Expansão da Justiça gratuita inchou ações trabalhistas, diz ministra

Publicado em 17 de dezembro de 2025

Por ampliarem as possibilidades de Justiça gratuita, decisões recentes do Tribunal Superior do Trabalho e do Supremo Tribunal Federal têm contribuído para o aumento do volume de ações trabalhistas no Brasil.

Essa é a avaliação da ministra Maria Cristina Peduzzi, ex-presidente do TST (2020-2022).
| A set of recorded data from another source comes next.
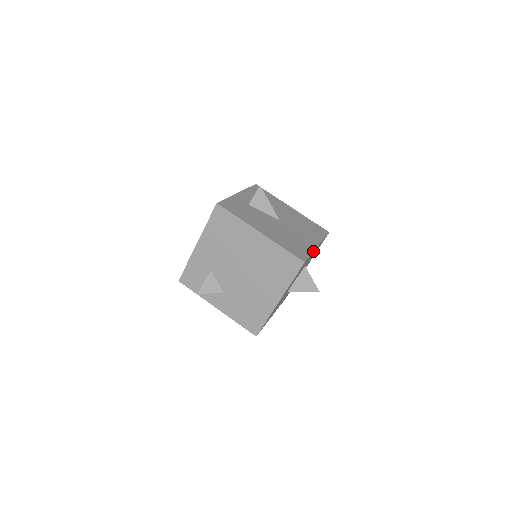
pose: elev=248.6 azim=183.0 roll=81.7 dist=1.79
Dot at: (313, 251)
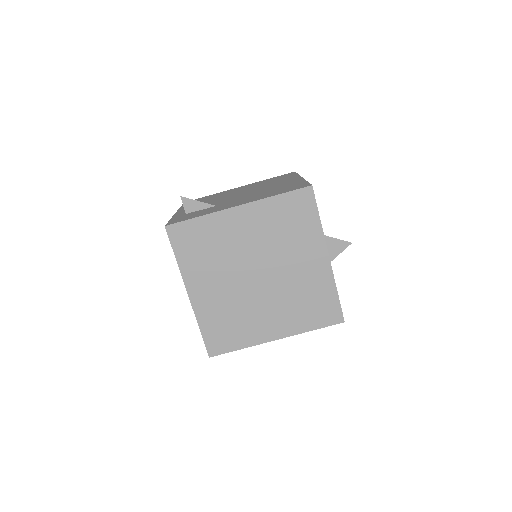
Dot at: occluded
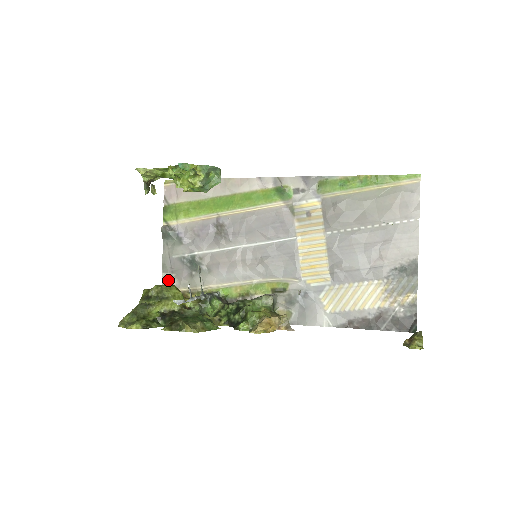
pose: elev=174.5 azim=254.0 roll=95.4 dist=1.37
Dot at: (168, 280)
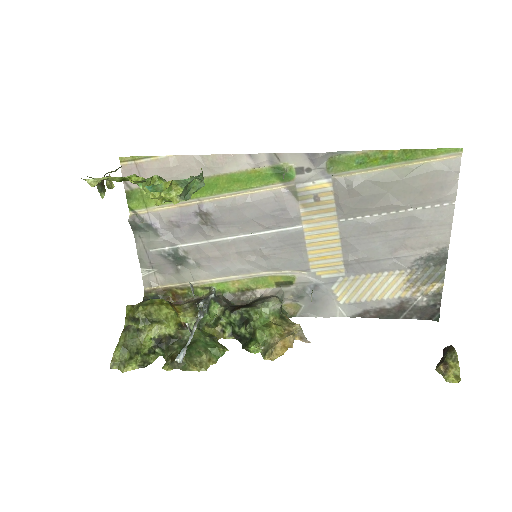
Dot at: (149, 276)
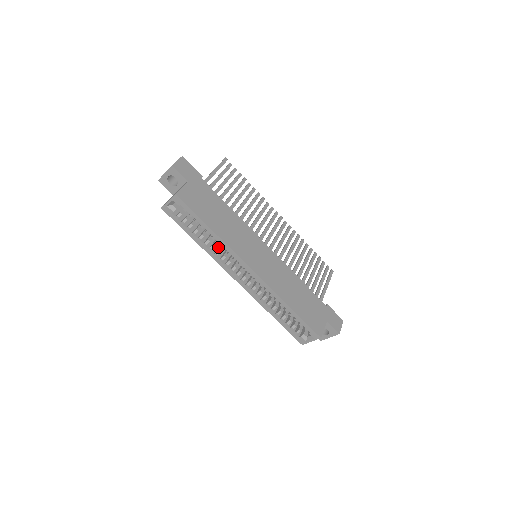
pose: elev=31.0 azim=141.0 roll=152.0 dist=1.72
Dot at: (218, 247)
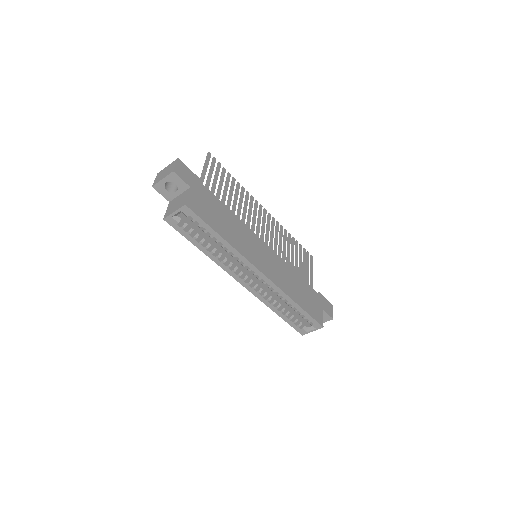
Dot at: occluded
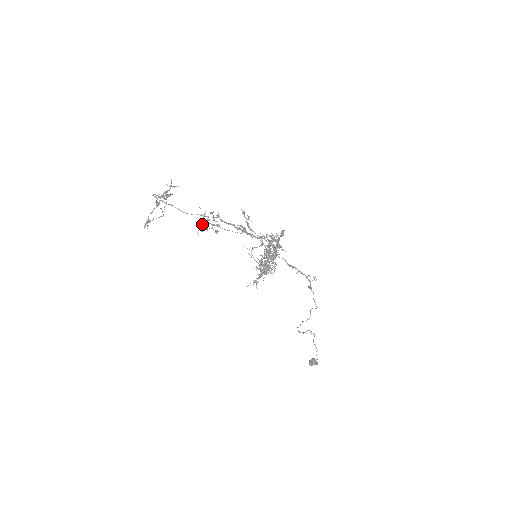
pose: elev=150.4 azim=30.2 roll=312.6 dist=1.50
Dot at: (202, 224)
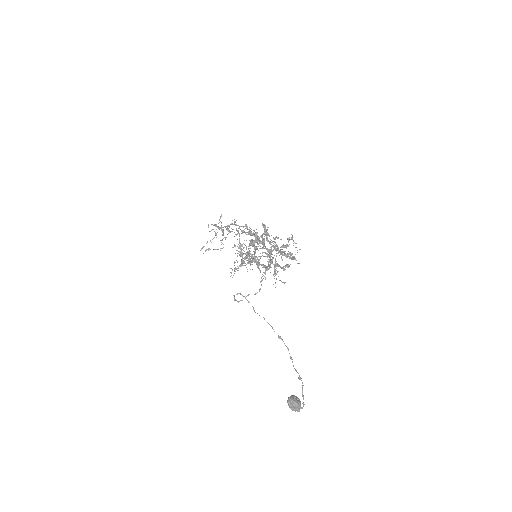
Dot at: (220, 227)
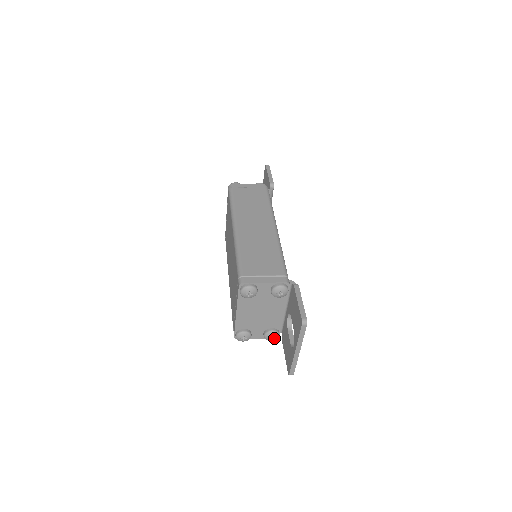
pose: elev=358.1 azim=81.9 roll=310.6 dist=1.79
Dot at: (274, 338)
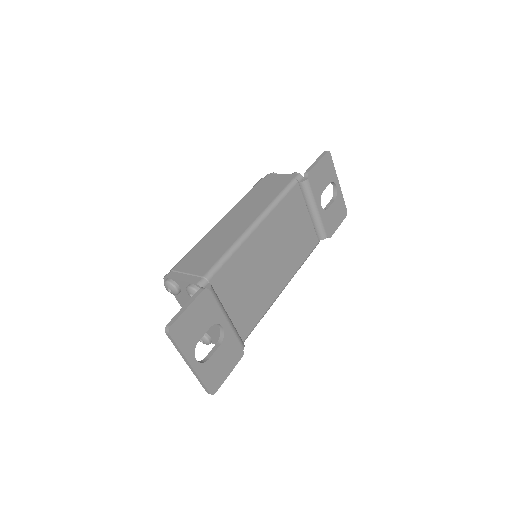
Dot at: occluded
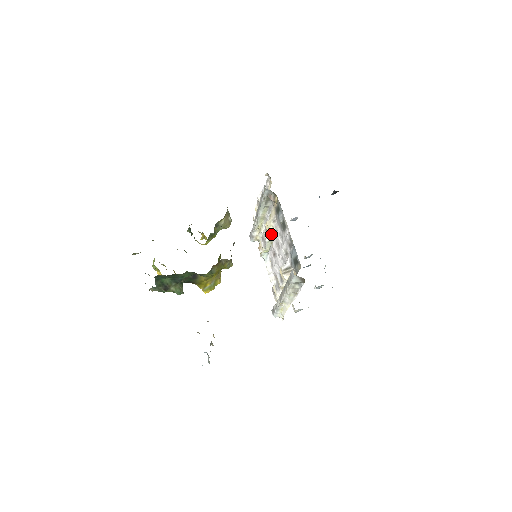
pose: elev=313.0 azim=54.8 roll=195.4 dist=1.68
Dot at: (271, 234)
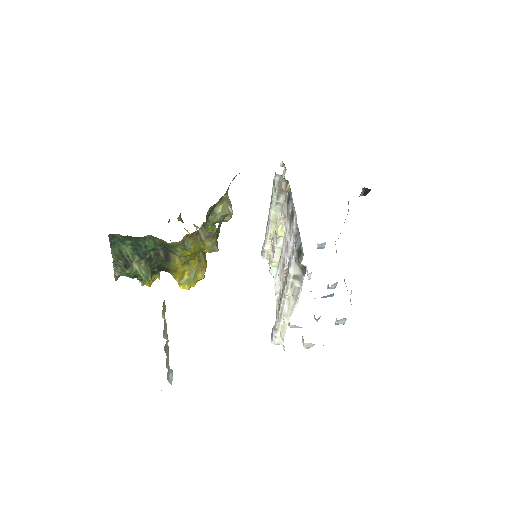
Dot at: (280, 235)
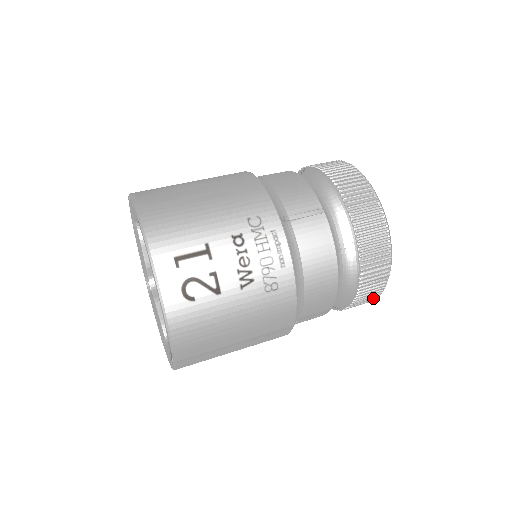
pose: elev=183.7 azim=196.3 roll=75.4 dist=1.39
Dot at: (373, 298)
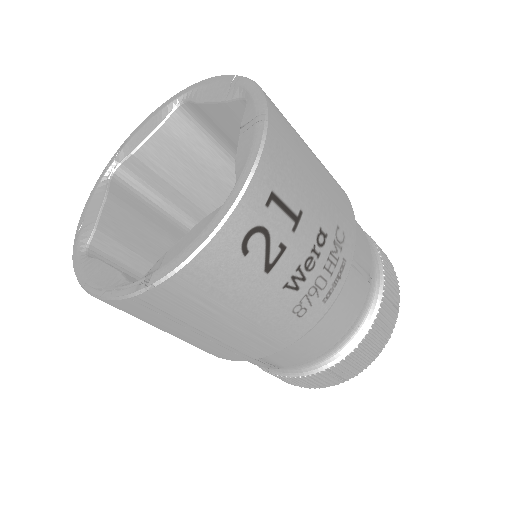
Dot at: (307, 386)
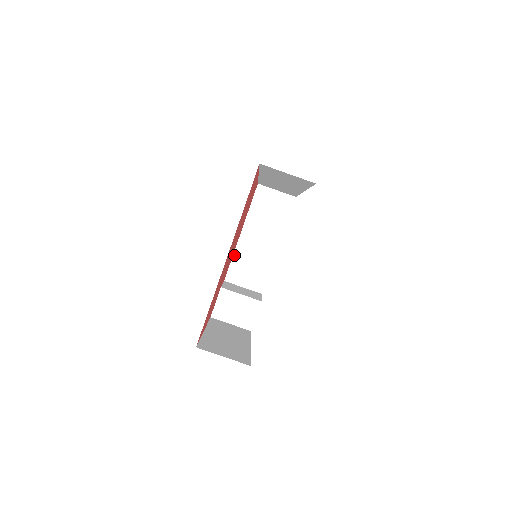
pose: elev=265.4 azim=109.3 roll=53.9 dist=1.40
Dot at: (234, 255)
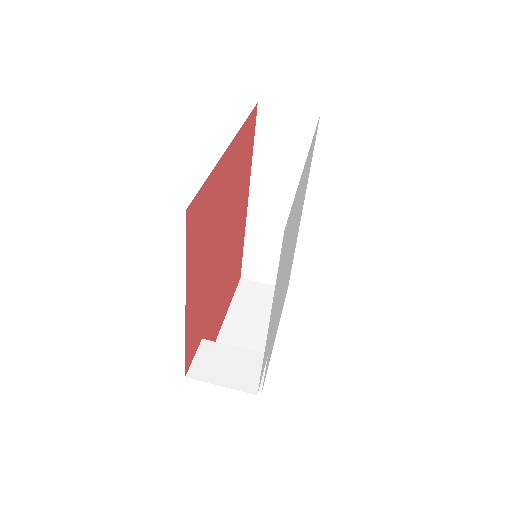
Dot at: occluded
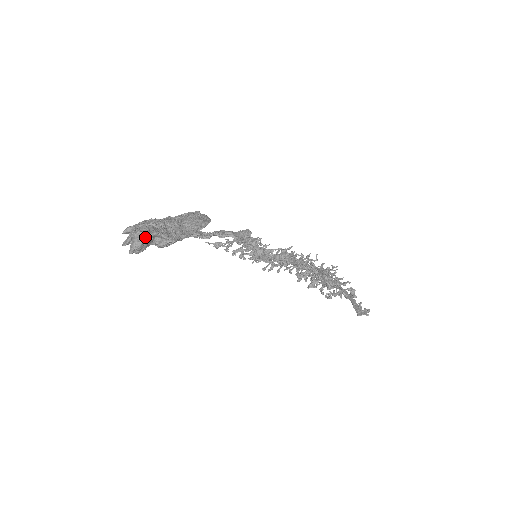
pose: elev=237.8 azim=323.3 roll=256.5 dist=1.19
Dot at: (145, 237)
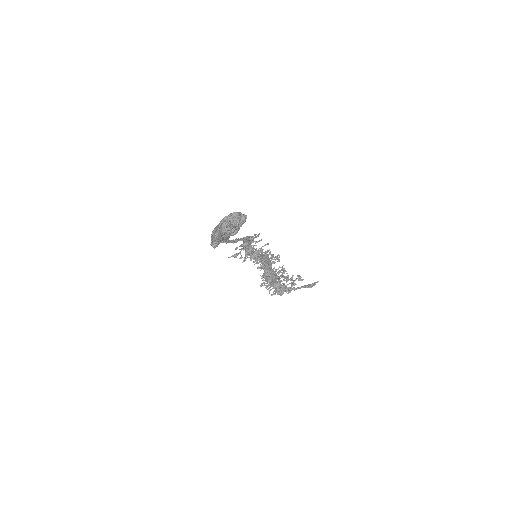
Dot at: (238, 214)
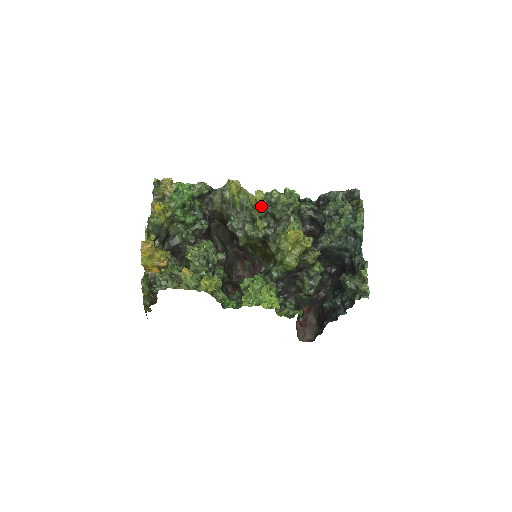
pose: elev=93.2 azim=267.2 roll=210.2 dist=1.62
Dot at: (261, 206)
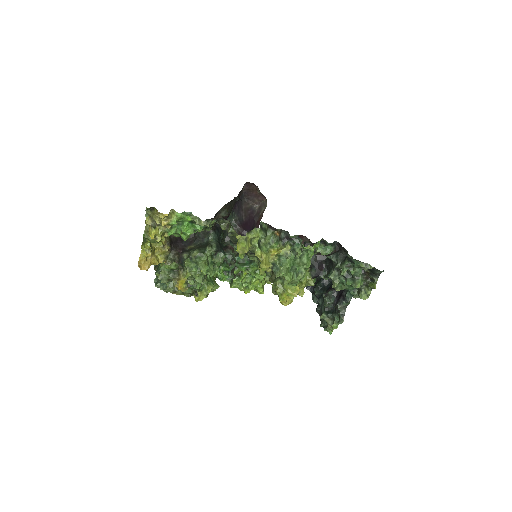
Dot at: occluded
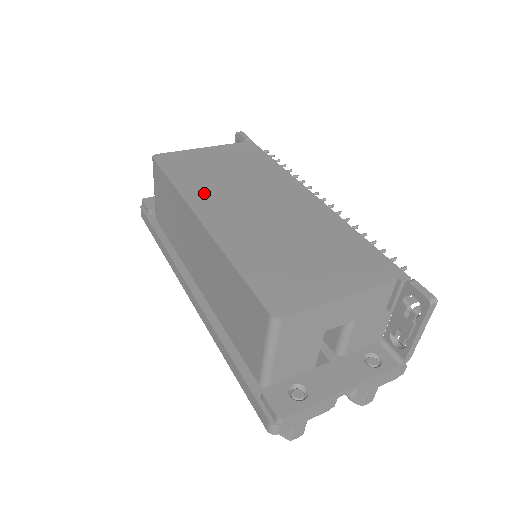
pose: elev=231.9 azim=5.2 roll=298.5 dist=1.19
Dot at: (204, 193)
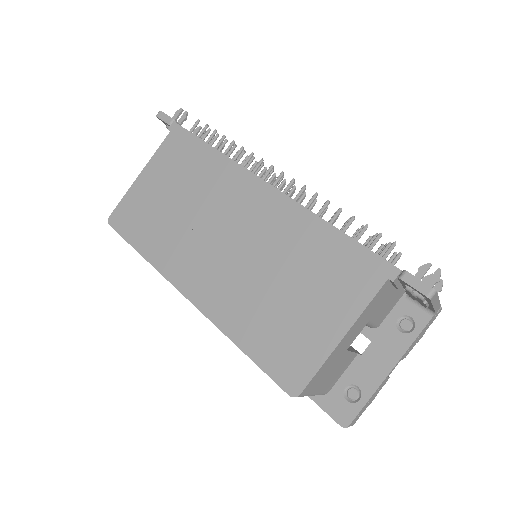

Ela falou sobre o assunto em entrevista à revista eletrônica Consultor Jurídico durante o IV Congresso Nacional e II Internacional da Magistratura do Trabalho, promovido em Foz do Iguaçu (PR) no final de novembro. O Anuário da Justiça do Trabalho 2025 foi lançado no evento.

Peduzzi refere-se a duas teses. Uma delas, fixada no Tema 21 do TST em dezembro de 2024, permite a concessão de Justiça gratuita para quem ganha acima do limite legal — 40% do teto máximo dos benefícios do INSS. Isso pode ser feito por meio de uma declaração simples, sem necessidade de comprovação.

“Hoje, na Justiça do Trabalho, não se aplica a CLT, que exige que, para ser beneficiário da Justiça gratuita ou da assistência judiciária, é necessário fazer prova dessa condição, de que não tem como suportar o ônus do processo. Determinou-se, portanto, a aplicação do Código de Processo Civil, que é mais flexível, basta declaração. Então, eu declaro que sou pobre e eu vou litigar de graça”, critica ela.

Já a tese do STF, firmada na ADI 5.766, passou a proibir a cobrança de honorários de sucumbência ou periciais de beneficiários da gratuidade na Justiça do Trabalho.

Para a ministra, essas teses alimentam o inchaço da Justiça Trabalhista. A litigiosidade, que havia caído após a reforma trabalhista de 2017, já retornou a patamares anteriores à mudança da lei.

“Depois da reforma nós tivemos um decréscimo substancial de 30%. Hoje, nós temos já um número equivalente ao pretérito, em termos de aumento de litigiosidade”, lamenta Peduzzi.